Last week the Alumni Commons was covered in children’s shoes. Each pair represented a child who was separated from their family at the Mexico-United States border.

By Nick Pulliam

These shoes were part of an exhibit titled “Would You Walk in Their Shoes?” Throughout the exhibit were small signposts with real stories shared by parents who had their children taken from them at the border.

One story involved a father who illegally entered the U.S. with his 4-month-old. Immediately upon entry, ICE agents took the father into custody and placed the child in the hands of the Office of Refugee Resettlement. The man was then deported without his child.

Another story recounts the experience of a mother from Honduras who crossed the border. She told an attorney in June that her daughter was taken from her while she was breastfeeding. The mother explained that she asked the agents to at least let her finish feeding her child, only for them to rip the child away.

These are just two of the stories that were on display, but there are hundreds more just like them. In the last few months, the number of stories like these coming from the border have increased exponentially, as a result of changes to immigration and customs policies by the Trump administration.

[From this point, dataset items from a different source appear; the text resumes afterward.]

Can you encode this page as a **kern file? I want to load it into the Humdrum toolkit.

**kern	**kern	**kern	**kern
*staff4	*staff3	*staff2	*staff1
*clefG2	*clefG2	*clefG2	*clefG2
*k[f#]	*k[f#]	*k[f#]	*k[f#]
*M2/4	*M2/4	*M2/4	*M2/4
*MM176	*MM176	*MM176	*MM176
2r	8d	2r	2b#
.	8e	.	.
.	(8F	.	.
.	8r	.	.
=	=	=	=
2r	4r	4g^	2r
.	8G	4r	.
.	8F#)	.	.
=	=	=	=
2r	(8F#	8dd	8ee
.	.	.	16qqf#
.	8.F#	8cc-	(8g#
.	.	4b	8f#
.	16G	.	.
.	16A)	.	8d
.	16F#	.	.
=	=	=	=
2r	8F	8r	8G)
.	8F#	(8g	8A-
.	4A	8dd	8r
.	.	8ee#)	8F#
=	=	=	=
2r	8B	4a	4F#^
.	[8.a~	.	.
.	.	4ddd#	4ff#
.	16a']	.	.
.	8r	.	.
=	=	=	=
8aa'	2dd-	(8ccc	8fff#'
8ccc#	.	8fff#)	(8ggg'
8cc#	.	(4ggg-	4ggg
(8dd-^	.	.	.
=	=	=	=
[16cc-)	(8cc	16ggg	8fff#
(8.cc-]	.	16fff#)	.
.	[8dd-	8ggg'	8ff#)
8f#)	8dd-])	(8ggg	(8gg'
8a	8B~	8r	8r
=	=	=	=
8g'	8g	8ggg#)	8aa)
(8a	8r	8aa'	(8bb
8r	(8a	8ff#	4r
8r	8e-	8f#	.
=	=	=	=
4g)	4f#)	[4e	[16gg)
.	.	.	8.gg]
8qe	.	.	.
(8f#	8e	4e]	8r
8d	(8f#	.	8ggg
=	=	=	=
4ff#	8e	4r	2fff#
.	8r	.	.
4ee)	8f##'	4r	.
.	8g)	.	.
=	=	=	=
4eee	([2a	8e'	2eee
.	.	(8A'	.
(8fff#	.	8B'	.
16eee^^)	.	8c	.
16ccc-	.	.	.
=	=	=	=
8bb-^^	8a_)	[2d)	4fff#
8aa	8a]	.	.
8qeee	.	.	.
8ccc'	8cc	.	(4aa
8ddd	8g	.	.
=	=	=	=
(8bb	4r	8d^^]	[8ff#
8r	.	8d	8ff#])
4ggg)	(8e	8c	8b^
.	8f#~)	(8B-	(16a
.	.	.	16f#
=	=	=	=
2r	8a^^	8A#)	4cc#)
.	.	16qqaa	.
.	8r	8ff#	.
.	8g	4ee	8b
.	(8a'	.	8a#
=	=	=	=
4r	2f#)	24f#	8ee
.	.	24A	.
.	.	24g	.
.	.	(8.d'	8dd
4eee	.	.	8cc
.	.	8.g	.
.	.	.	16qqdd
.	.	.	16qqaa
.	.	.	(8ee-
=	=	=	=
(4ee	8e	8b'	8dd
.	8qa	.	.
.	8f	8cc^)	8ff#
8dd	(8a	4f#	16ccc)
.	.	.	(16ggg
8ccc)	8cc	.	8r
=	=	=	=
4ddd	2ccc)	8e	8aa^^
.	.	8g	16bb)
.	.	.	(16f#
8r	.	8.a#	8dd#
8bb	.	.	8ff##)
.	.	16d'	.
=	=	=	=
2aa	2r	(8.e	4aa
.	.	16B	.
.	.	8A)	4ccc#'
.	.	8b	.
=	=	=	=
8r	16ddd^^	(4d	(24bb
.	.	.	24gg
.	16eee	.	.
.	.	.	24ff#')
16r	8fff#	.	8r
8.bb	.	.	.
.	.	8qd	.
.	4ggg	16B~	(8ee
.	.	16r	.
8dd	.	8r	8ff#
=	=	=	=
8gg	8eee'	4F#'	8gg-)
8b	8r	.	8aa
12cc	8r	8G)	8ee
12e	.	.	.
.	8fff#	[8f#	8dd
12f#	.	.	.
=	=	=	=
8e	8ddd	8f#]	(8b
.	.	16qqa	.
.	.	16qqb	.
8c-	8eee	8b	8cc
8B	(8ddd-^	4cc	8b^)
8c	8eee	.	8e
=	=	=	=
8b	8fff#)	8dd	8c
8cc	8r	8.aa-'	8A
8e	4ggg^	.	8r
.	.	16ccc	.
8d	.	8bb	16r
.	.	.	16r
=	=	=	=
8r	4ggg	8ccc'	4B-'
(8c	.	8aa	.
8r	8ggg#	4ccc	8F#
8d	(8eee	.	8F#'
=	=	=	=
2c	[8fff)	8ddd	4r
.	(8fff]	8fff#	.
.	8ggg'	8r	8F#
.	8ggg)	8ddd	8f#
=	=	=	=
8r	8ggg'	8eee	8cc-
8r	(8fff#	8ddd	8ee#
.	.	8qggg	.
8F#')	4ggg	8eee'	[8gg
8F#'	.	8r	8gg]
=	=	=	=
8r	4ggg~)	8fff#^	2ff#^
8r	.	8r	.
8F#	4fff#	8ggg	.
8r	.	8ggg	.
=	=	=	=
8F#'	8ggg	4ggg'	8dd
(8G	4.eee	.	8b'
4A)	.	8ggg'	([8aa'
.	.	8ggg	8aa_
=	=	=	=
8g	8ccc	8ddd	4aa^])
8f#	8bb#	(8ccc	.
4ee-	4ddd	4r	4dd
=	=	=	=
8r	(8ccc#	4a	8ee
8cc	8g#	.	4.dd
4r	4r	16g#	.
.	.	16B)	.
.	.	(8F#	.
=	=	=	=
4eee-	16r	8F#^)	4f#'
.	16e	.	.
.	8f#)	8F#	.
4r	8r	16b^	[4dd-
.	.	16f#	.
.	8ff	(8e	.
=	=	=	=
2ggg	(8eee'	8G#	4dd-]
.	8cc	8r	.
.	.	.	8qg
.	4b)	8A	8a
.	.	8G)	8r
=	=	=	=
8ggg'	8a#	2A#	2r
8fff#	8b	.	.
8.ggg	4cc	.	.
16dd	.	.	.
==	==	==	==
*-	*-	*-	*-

Mrs. Eva Castillo and Professor Whitney Howarth explained this change in policy enforcement at Boyd on Wednesday night. Their presentation was titled, “Human Rights On Our Borders.”

Castillo is originally from Venezuela; she moved to the U.S. for college in 1975. She has spent over 30 years working with a variety of organizations that help immigrants in the United States. In 2007 she joined the Massachusetts Immigrant and Refugee Advocacy Coalition (MIRA,) a group that helps new immigrants integrate into the U.S. She is also the Director of the NH Alliance for Immigrants and Refugees.